To test our filtering and frequency selection algorithm, we visualized our recordings as discretized pitch over time. The six plots to the right are plotted in terms of half-steps above A4, so we could read them essentially as sheet music while testing our program.
Next, we tested whether the beat recognition lined up with the audio file. Because we were collecting the audio and accelerometer data separately, we had the algorithm line up the first tap with the first note played. Each additional upward spike in the vertical acceleration was recorded as a tap and plotted against the audio data, and we saw very strong agreement between them.
Finally, we integrated the beat recognition and audio processing together, to produce actual output. One of the cleaner results is shown below, from the song "Crossing Field" played on piano.
This trial was rather successful, and very closely resembles the song's actual transcription, shown below.
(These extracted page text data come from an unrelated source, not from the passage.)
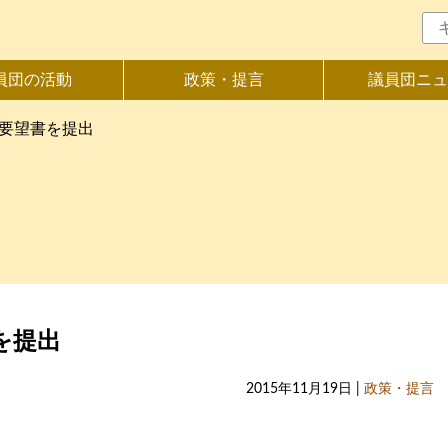
員団の活動
政策・提言
議員団ニュ
算要望書を提出
を提出
2015年11月19日 |
政策・提言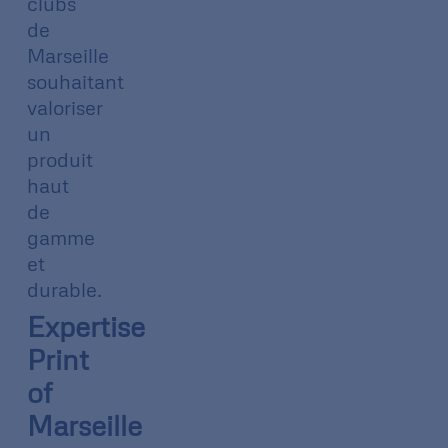
clubs
de
Marseille
souhaitant
valoriser
un
produit
haut
de
gamme
et
durable.
Expertise
Print
of
Marseille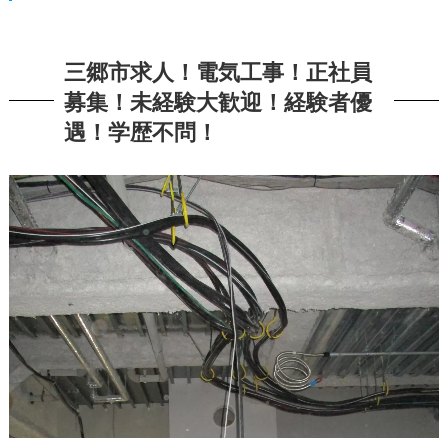
三郷市求人！電気工事！正社員
募集！未経験大歓迎！経験者優
遇！学歴不問！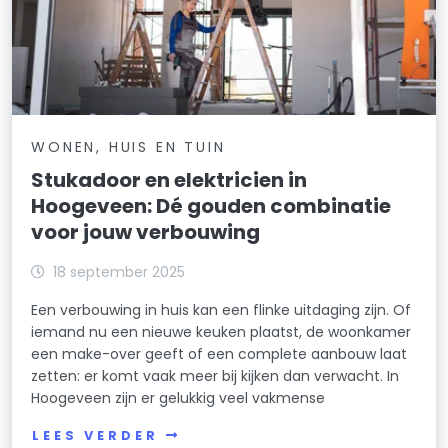
WONEN, HUIS EN TUIN
Stukadoor en elektricien in
Hoogeveen: Dé gouden combinatie
voor jouw verbouwing
18 september 2025
Een verbouwing in huis kan een flinke uitdaging zijn. Of
iemand nu een nieuwe keuken plaatst, de woonkamer
een make-over geeft of een complete aanbouw laat
zetten: er komt vaak meer bij kijken dan verwacht. In
Hoogeveen zijn er gelukkig veel vakmense
LEES VERDER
While OverTone is fully functional in the right conditions, several improvements remain to be made. The recognition of low notes is still unreliable, making OverTone ineffective for certain instruments. Additionally, the algorithm is unreliable over time intervals shorter than eighth notes, because the small discrepancy between the player's foot taps and the actual beat becomes more relevant over shorter periods. It would be useful to experiment with higher audio sampling rates and higher-quality recording equipment, which might allow us to get more reliable results with smaller sample periods. This would hopefully improve the performance of both our beat detection and our pitch detection algorithms.
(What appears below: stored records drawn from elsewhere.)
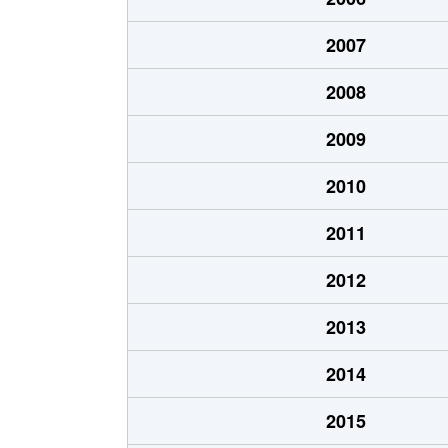
2007
2008
2009
2010
2011
2012
2013
2014
2015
The most important next step in OverTone's development is adding the ability to interpret multiple simultaneous notes. While we anticipate that differentiating overtones from actual played will be difficult, we have been considering methods that could be applied, such as linear regression. Additionally, OverTone should ultimately be converted into a mobile app, allowing the accelerometer and audio data to be collected from the same device. Finally, the foot tapping element could potentially be eliminated by recognizing the beat through Fourier analysis of the music instead, which would make OverTone much easier to use.